==== TEXT PASSAGE ====

Now that we have begun to send out invites to BitTorrent Live broadcaster applicants, it seemed like a great time to begin a series of technical articles discussing the product. We’re taking slow steps toward completely opening the floodgates, trying to make sure that we have a usable, rock solid product once we release it to the world. Right now, you can enjoy the channels of our first broadcasters without an invite.
Meanwhile, expect to see explanations of how Live operates internally, as well as tutorials on how to put it to use, here on the BitTorrent Engineering Blog.
The development of BitTorrent Live has consisted of work in essentially two camps. First is the Python-based ‘core’, which handles the actual functioning of the protocol, as well as the underlying cryptography used when transmitting and receiving data. Second is the ‘app’, which consists of a tight layer around the core, providing a command line interface, as well as a layer beyond that which provides a Windows, Mac, or Linux GUI.

==== DATA ====

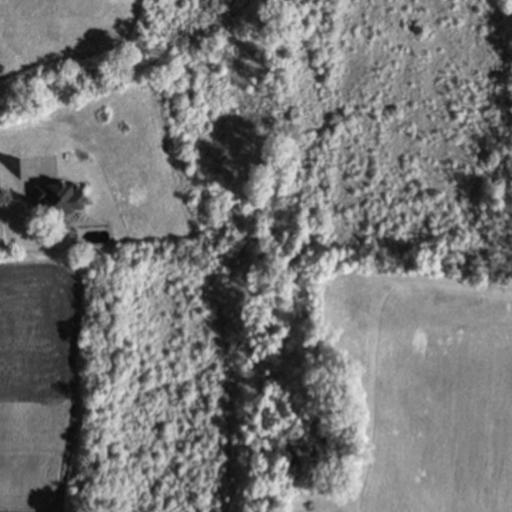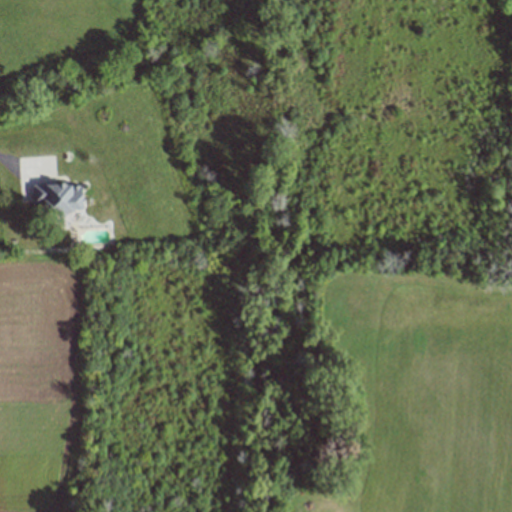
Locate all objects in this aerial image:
road: (13, 164)
building: (57, 197)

====

* [WHAT THIS EXERCISE ASKS]
1. In the BitTorrent Live post, which programming language is the core based on?
2. Pick up the BitTorrent Live post after its final sentence and carry it forward.

* [ANSWERS TO THE TASKS]
1. Python.

2.
As the core has become more stable over time, and major changes to the protocol less frequent, providing features like Local Peer Discovery has become a possibility. It is present in all major BitTorrent clients, and provides great performance and efficiency gains. Live is an entirely new protocol, written from the ground up, so adding support required a bit of planning.
Local Peer Discovery is a mechanism by which peer-to-peer (P2P) applications can discover other clients consuming identical content within a local network. Communication can take place far more efficiently between two machines on a LAN than with machines out on the internet, and as such, it makes sense to prioritize data transfer between two local machines whenever possible. Doing so can reduce load on the outbound link to the internet as well.
BitTorrent Live streams video between clients in real-time, and thus requires a generally higher performance network than the original BitTorrent, which has the luxury of being able to send or receive data at slower than real-time when necessary. The speed of the incoming data to Live (from all peers) cannot be less than the bitrate of the video being played. Preferably, there should also be an amount of overhead (excess network capacity) to allow for any lost or damaged data.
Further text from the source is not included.